(Work required): How do the lines below between the ones holding "over your containers." and "handle is moved.", inclusive, read? Give them again exactly, with no other lines.
─── The input ───
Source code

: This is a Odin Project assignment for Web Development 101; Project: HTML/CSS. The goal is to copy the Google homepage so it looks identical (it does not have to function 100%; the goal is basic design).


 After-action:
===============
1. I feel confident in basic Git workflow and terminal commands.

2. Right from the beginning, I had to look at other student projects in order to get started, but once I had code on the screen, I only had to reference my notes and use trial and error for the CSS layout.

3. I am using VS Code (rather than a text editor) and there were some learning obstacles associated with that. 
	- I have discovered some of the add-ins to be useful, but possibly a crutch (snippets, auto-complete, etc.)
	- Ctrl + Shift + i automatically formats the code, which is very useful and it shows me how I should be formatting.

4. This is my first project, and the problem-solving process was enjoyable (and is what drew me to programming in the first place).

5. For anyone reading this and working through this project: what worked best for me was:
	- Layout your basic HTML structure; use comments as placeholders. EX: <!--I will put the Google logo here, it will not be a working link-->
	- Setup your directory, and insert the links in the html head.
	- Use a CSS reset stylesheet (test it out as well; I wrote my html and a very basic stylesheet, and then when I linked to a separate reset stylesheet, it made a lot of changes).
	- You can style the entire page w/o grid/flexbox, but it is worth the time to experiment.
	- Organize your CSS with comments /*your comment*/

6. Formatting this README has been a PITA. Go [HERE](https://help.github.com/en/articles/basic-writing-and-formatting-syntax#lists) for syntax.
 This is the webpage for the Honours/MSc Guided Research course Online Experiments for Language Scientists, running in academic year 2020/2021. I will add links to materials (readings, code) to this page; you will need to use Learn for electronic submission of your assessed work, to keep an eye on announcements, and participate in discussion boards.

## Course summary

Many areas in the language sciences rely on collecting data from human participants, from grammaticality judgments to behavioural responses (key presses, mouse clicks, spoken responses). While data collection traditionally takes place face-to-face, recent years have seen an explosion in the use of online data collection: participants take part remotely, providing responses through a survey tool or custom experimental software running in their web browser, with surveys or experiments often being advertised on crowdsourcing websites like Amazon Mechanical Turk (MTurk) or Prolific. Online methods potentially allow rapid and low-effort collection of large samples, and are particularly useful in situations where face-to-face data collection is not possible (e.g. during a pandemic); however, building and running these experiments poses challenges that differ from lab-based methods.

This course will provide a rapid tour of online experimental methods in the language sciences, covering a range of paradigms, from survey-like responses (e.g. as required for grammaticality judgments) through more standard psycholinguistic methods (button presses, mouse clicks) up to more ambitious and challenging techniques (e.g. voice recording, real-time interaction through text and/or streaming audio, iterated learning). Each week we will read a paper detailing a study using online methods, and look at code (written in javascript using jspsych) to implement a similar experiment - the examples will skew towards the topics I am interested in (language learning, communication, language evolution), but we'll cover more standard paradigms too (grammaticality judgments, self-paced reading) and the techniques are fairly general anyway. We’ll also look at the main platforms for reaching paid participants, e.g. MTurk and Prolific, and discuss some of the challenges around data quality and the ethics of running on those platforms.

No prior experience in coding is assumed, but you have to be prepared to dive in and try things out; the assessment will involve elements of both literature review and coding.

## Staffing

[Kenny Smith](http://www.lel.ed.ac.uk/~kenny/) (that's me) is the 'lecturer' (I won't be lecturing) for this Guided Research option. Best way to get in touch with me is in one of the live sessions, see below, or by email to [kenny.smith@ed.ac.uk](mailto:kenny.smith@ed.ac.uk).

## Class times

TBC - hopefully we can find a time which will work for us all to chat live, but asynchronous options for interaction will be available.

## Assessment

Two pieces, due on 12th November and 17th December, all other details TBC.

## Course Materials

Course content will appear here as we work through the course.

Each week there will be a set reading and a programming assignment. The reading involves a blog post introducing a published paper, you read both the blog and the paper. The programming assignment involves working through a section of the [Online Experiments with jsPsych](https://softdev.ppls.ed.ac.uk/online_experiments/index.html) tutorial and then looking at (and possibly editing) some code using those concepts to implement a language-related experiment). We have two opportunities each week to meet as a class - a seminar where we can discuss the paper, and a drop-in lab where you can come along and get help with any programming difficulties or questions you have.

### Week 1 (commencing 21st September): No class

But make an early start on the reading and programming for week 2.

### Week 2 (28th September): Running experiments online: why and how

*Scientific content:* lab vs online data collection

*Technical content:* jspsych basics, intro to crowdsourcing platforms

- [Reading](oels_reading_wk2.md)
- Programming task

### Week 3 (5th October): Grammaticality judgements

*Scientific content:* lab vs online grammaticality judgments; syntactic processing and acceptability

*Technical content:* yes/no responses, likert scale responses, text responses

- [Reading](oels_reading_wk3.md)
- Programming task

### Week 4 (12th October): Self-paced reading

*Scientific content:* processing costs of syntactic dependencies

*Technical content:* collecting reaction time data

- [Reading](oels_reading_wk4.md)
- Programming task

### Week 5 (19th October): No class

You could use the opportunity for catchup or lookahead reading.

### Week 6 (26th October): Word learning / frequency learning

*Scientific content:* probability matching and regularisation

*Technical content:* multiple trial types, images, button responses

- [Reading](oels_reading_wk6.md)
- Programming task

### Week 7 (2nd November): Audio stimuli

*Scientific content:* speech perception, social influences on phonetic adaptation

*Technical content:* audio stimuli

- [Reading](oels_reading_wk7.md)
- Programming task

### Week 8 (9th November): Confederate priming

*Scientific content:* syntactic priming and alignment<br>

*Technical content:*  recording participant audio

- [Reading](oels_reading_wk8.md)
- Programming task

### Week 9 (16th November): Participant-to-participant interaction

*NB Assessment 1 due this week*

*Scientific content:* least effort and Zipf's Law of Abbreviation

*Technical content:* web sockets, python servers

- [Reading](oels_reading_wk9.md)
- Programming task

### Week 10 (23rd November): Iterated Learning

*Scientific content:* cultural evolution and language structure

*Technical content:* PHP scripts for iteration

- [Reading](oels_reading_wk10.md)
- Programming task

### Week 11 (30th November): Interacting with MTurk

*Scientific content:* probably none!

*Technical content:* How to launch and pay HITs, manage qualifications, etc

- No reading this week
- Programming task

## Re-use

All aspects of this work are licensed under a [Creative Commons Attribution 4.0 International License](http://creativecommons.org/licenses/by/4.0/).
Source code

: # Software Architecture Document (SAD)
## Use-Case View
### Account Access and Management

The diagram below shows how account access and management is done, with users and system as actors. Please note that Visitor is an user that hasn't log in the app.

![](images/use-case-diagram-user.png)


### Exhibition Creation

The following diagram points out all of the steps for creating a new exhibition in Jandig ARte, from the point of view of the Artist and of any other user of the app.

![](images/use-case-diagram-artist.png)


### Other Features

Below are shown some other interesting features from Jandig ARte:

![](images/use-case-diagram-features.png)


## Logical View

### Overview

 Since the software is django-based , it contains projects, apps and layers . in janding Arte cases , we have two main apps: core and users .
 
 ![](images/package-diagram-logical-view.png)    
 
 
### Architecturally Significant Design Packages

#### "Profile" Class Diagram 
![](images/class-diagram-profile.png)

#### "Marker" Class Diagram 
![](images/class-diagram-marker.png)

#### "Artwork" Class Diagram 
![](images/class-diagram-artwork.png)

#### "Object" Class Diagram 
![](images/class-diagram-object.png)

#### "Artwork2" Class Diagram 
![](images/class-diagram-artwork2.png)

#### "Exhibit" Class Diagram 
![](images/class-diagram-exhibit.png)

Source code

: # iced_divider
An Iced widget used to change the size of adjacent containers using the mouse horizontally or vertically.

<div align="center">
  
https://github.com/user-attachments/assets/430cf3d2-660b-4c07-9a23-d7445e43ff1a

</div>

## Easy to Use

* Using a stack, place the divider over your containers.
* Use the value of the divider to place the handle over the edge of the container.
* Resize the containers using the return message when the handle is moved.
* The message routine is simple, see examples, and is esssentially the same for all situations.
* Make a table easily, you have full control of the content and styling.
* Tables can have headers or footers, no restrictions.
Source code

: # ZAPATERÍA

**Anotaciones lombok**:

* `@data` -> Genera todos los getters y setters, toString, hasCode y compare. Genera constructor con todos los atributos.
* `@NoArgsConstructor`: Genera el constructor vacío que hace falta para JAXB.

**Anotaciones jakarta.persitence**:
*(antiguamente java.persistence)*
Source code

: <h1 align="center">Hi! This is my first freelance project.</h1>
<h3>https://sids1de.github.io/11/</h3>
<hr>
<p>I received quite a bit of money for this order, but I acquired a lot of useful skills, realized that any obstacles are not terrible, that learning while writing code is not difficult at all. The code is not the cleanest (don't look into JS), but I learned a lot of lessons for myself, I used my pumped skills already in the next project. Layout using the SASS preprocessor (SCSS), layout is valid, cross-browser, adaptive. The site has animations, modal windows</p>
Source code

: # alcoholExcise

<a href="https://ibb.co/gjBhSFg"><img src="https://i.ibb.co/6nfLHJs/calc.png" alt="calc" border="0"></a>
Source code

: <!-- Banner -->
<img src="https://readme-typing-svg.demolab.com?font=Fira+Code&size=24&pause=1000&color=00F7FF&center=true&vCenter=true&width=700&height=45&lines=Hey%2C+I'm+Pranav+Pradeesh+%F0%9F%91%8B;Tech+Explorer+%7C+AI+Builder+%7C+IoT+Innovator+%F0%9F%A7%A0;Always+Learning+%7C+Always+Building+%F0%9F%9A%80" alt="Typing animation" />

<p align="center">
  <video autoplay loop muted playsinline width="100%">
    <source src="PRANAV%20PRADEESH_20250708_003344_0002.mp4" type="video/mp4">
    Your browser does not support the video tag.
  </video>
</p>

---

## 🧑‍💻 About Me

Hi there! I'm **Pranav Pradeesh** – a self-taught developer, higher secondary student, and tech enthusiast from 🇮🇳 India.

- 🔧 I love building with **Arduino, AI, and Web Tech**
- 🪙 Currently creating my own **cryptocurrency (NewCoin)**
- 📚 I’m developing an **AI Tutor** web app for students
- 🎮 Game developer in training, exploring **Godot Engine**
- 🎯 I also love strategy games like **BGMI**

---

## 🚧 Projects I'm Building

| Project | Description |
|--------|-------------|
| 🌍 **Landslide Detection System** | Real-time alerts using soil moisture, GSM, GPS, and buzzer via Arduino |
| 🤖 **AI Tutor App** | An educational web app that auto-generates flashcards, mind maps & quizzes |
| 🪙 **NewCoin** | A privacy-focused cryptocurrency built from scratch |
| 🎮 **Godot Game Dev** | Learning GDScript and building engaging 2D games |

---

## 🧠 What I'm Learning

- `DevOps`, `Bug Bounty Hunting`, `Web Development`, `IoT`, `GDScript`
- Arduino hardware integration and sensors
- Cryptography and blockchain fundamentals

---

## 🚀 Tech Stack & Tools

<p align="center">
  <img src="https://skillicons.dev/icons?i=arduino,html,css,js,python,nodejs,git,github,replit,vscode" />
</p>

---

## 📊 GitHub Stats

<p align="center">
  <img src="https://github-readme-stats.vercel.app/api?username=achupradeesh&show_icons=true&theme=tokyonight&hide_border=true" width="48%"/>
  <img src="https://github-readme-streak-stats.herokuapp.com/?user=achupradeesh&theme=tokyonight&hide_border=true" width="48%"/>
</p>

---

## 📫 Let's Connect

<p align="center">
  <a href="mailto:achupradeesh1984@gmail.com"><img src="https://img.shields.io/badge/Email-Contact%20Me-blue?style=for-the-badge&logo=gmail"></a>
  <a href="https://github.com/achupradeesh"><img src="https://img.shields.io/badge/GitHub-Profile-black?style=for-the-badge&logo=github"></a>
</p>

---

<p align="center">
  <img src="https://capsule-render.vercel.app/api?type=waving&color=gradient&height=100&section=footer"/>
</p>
───
(Your response):
* Using a stack, place the divider over your containers.
* Use the value of the divider to place the handle over the edge of the container.
* Resize the containers using the return message when the handle is moved.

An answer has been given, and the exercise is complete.